Clinical Spectrum and Genetic Causes of Mitochondrial Hepatopathy Phenotype in Children

Authors

James E Squires
Alexander G Miethke
C Alexander Valencia
Kieran Hawthorne
Lisa Henn
Johan L K Van Hove
Robert H Squires
Kevin Bove
Simon Horslen
Rohit Kohli
Jean P Molleston
Rene Romero
Estella M Alonso
Jorge A Bezerra
Stephen L Guthery
Evelyn Hsu
Saul J Karpen
Kathleen M Loomes
Vicky L Ng
Philip Rosenthal
Krupa Mysore
Kasper S Wang
Marisa W Friederich
John C Magee
Ronald J Sokol
Childhood Liver Disease Research Network (ChiLDReN)

Publication Date

6-1-2023

Journal

Hepatology Communications

DOI

10.1097/HC9.0000000000000139

PMID

37184518

PMCID

PMC10187840

PubMedCentral® Posted Date

5-15-2023

PubMedCentral® Full Text Version

Post-print

Published Open-Access

yes

Keywords

Humans, Liver Failure, Acute, Liver Transplantation, DNA, Mitochondrial, Phenotype

Abstract

BACKGROUND: Alterations in both mitochondrial DNA (mtDNA) and nuclear DNA genes affect mitochondria function, causing a range of liver-based conditions termed mitochondrial hepatopathies (MH), which are subcategorized as mtDNA depletion, RNA translation, mtDNA deletion, and enzymatic disorders. We aim to enhance the understanding of pathogenesis and natural history of MH.

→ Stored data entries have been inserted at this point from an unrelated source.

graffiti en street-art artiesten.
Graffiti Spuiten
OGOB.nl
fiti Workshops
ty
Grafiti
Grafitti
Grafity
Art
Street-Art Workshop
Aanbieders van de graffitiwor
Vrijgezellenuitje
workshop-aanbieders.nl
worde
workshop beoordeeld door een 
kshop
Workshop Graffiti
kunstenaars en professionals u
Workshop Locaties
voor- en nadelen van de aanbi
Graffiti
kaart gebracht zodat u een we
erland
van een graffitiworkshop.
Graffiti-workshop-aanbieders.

METHODS: We analyzed data from patients with MH phenotypes to identify genetic causes, characterize the spectrum of clinical presentation, and determine outcomes.

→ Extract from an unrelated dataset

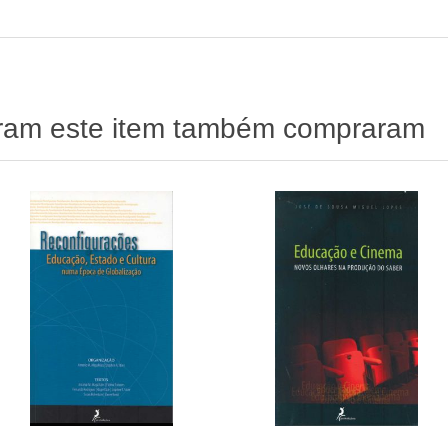
aram este item também compraram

RESULTS: Three enrollment phenotypes, that is, acute liver failure (ALF, n = 37), chronic liver disease (Chronic, n = 40), and post-liver transplant (n = 9), were analyzed. Patients with ALF were younger [median 0.8 y (range, 0.0, 9.4) vs 3.4 y (0.2, 18.6), p < 0.001] with fewer neurodevelopmental delays (40.0% vs 81.3%, p < 0.001) versus Chronic. Comprehensive testing was performed more often in Chronic than ALF (90.0% vs 43.2%); however, etiology was identified more often in ALF (81.3% vs 61.1%) with mtDNA depletion being most common (ALF: 77% vs Chronic: 41%). Of the sequenced cohort (n = 60), 63% had an identified mitochondrial disorder. Cluster analysis identified a subset without an underlying genetic etiology, despite comprehensive testing. Liver transplant-free survival was 40% at 2 years (ALF vs Chronic, 16% vs 65%, p < 0.001). Eighteen (21%) underwent transplantation. With 33 patient-years of follow-up after the transplant, 3 deaths were reported.

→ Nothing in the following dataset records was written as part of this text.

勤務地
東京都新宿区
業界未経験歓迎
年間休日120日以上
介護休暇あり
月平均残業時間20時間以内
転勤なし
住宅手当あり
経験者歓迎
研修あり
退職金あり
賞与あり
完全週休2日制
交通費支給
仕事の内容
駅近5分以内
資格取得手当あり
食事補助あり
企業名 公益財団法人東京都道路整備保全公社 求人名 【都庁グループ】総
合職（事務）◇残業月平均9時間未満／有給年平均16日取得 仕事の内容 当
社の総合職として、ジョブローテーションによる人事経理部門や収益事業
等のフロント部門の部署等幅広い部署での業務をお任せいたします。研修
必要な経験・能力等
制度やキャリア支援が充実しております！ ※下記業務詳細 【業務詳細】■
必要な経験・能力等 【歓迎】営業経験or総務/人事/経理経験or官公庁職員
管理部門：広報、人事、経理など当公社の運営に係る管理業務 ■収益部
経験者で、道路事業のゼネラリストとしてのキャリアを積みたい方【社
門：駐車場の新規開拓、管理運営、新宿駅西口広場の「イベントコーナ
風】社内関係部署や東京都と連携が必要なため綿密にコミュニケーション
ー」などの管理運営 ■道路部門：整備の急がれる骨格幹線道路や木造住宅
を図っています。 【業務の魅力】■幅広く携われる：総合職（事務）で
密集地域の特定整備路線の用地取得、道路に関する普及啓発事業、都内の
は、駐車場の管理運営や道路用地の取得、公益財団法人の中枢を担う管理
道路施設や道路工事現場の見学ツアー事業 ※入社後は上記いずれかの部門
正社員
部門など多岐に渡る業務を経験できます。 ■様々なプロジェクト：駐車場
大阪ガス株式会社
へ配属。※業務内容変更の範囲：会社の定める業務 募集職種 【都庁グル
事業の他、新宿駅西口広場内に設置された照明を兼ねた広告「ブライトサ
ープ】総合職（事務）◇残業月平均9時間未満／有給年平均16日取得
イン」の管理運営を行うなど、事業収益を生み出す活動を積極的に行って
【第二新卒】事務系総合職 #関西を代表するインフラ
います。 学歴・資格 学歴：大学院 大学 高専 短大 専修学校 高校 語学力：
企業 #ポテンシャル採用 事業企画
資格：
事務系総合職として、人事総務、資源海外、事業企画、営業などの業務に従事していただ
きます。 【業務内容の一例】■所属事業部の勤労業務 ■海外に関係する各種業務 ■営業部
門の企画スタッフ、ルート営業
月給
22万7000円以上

CONCLUSIONS: Differences between ALF and Chronic MH phenotypes included age at diagnosis, systemic involvement, transplant-free survival, and genetic etiology, underscoring the need for ultra-rapid sequencing in the appropriate clinical setting. Cluster analysis revealed a group meeting enrollment criteria but without an identified genetic or enzymatic diagnosis, highlighting the need to identify other etiologies.